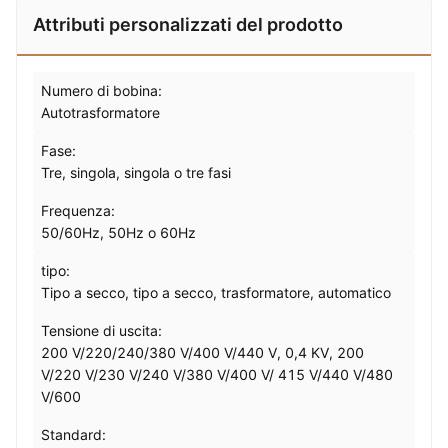
Attributi personalizzati del prodotto
Numero di bobina:
Autotrasformatore
Fase:
Tre, singola, singola o tre fasi
Frequenza:
50/60Hz, 50Hz o 60Hz
tipo:
Tipo a secco, tipo a secco, trasformatore, automatico
Tensione di uscita:
200 V/220/240/380 V/400 V/440 V, 0,4 KV, 200
V/220 V/230 V/240 V/380 V/400 V/ 415 V/440 V/480
V/600
Standard:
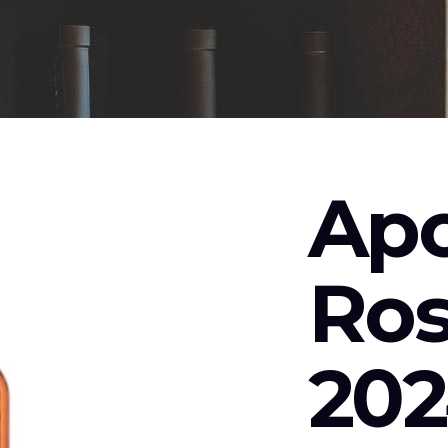
Apo
Ros
202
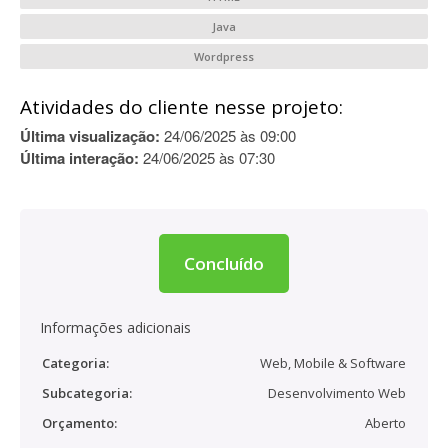
Java
Wordpress
Atividades do cliente nesse projeto:
Última visualização:
24/06/2025 às 09:00
Última interação:
24/06/2025 às 07:30
Concluído
Informações adicionais
Categoria:
Web, Mobile & Software
Subcategoria:
Desenvolvimento Web
Orçamento:
Aberto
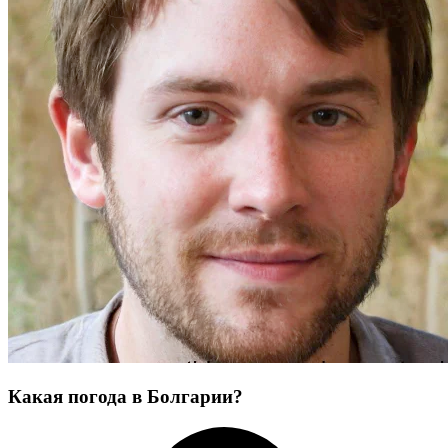
Какая погода в Болгарии?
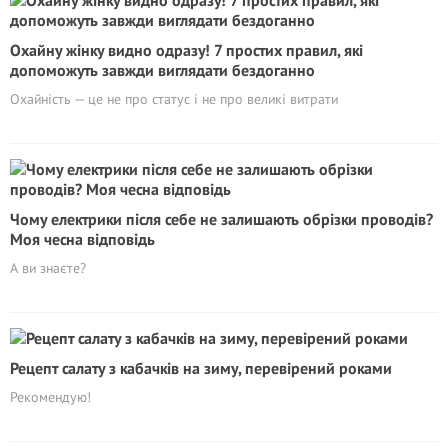
Охайну жінку видно одразу! 7 простих правил, які
допоможуть завжди виглядати бездоганно
Охайність — це не про статус і не про великі витрати
Чому електрики після себе не залишають обрізки проводів?
Моя чесна відповідь
А ви знаєте?
Рецепт салату з кабачків на зиму, перевірений роками
Рекомендую!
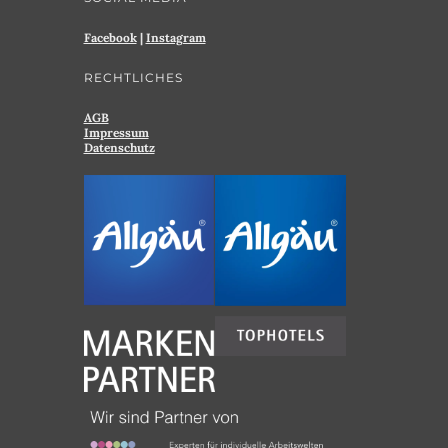
Facebook
|
Instagram
RECHTLICHES
AGB
Impressum
Datenschutz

WHAT THE EXERCISE ASKS:
In the entries above, which lines run from the one with "Tre, singola, singola o tre fasi" up to and including the one with "RECHTLICHES"? Write them out exactly, without the pictures.

SOLUTION TO THE PROBLEM:
Tre, singola, singola o tre fasi
Frequenza:
50/60Hz, 50Hz o 60Hz
tipo:
Tipo a secco, tipo a secco, trasformatore, automatico
Tensione di uscita:
200 V/220/240/380 V/400 V/440 V, 0,4 KV, 200
V/220 V/230 V/240 V/380 V/400 V/ 415 V/440 V/480
V/600
Standard:
Apo
Ros
202
Java
Wordpress
Atividades do cliente nesse projeto:
Última visualização:
24/06/2025 às 09:00
Última interação:
24/06/2025 às 07:30
Concluído
Informações adicionais
Categoria:
Web, Mobile & Software
Subcategoria:
Desenvolvimento Web
Orçamento:
Aberto
Какая погода в Болгарии?
Охайну жінку видно одразу! 7 простих правил, які
допоможуть завжди виглядати бездоганно
Охайність — це не про статус і не про великі витрати
Чому електрики після себе не залишають обрізки проводів?
Моя чесна відповідь
А ви знаєте?
Рецепт салату з кабачків на зиму, перевірений роками
Рекомендую!
Facebook
|
Instagram
RECHTLICHES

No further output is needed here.